Effects of H2O2 treatment on the temperature-dependent behavior of carrier transport and the optoelectronic properties for sol–gel grown MoS2/Si nanowire/Si devices

Abstract

The effects of H2O2 treatment on the temperature-dependent behavior of carrier transport and the optoelectronic properties of a MoS2/Si nanowire (SiNW)/n-Si device are studied. The MoS2 thin films are prepared using the sol–gel method. The thermionic emission–diffusion model is the dominant process in the MoS2/SiNW/n-Si device when there is no H2O2 treatment.

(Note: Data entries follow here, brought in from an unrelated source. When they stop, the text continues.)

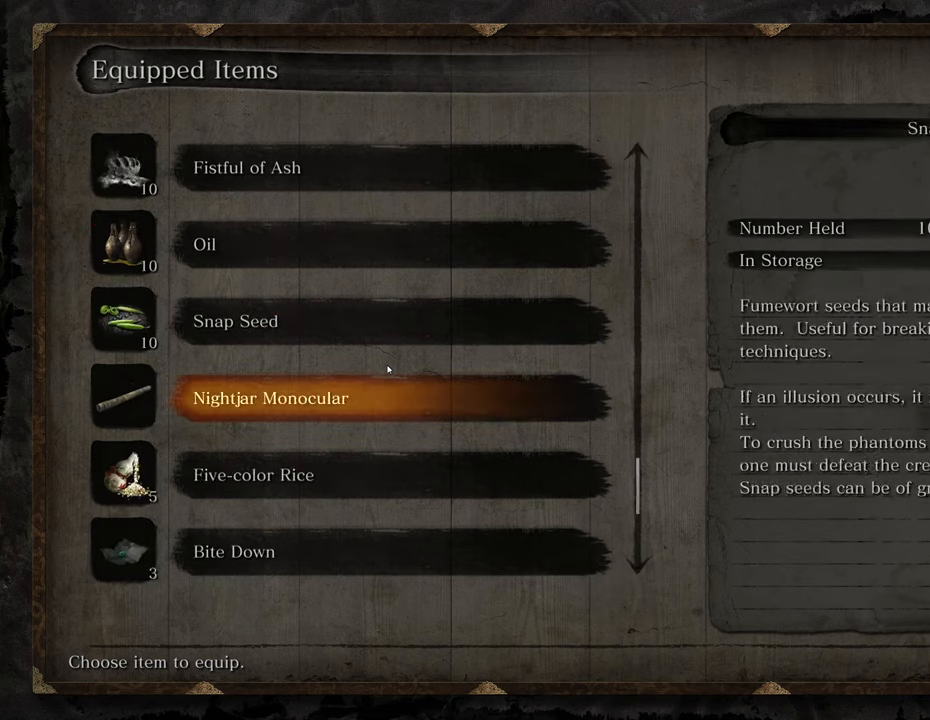
{"keys": [], "mouse": ["wheel"], "events": [[67, "mouse_wheel", "up"], [250, "mouse_wheel", "down"], [300, "mouse_wheel", "up"], [483, "mouse_wheel", "down"]]}
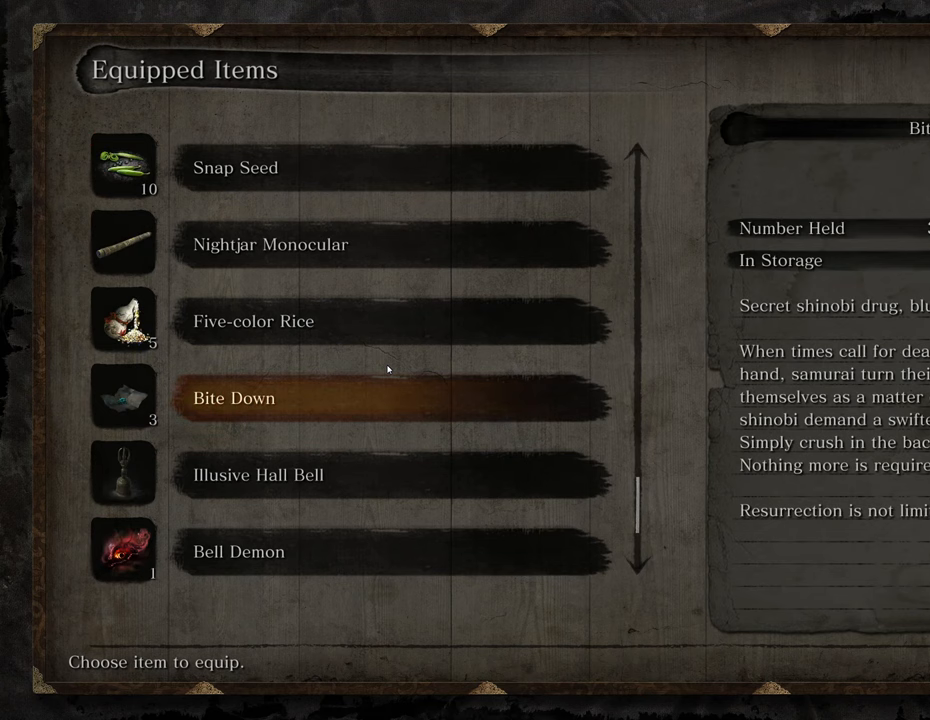
{"keys": [], "mouse": [], "events": [[33, "mouse_wheel", "up"]]}
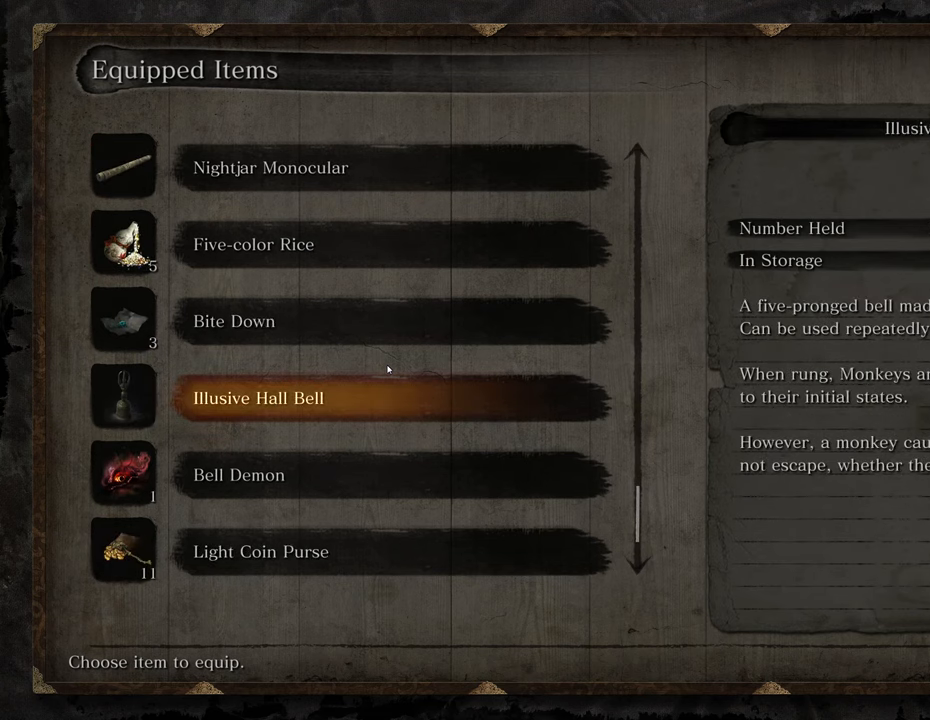
{"keys": [], "mouse": [], "events": [[183, "mouse_wheel", "down"], [283, "mouse_wheel", "up"], [433, "mouse_wheel", "down"], [483, "mouse_wheel", "up"]]}
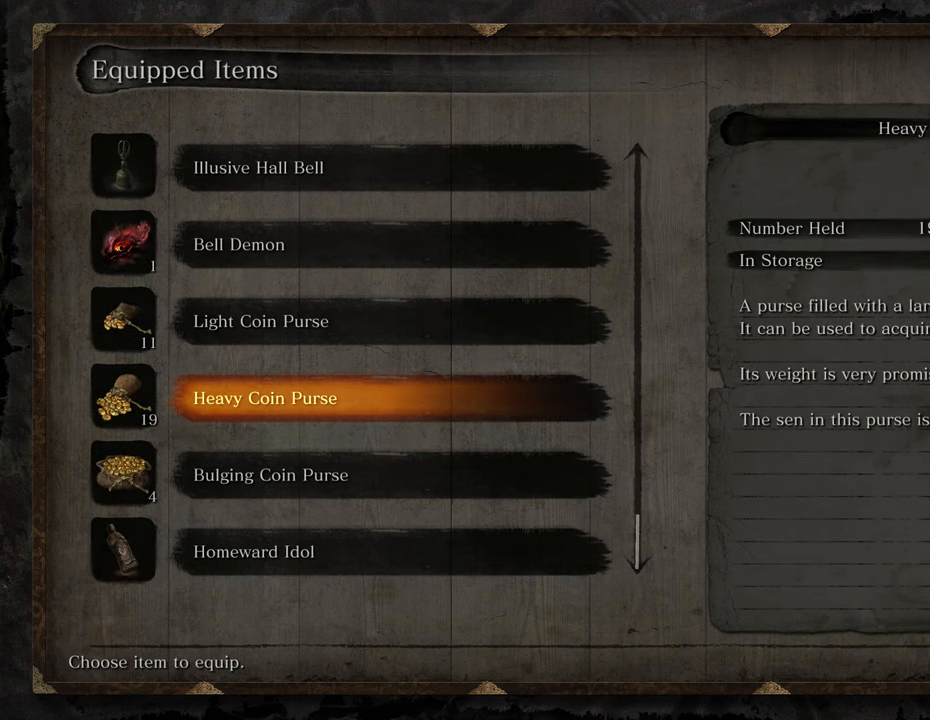
{"keys": [], "mouse": ["wheel"], "events": [[433, "mouse_wheel", "down"]]}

However, carrier transport in MoS2/SiNW/n-Si devices that are subject to H2O2 treatment is dominated by thermionic emission, so it demonstrates reliable rectification. Passivation of the SiNW surface increases the responsivity to solar irradiation. There is a low trap density at the MoS2/SiNW interfaces so the increase in photocurrent density for the MoS2/SiNW/n-Si device that is subject to H2O2 treatment is due to greater internal power conversion efficiency. The photo-response results for MoS2/SiNW/n-Si devices that are subject to (are not subject to) H2O2 treatment confirm that the decay in the photocurrent is due to the dominance of long-lifetime (short-lifetime) charge trapping. MoS2/SiNW/n-Si devices that are subject to H2O2 treatment exhibit reliable responsivity to solar irradiation.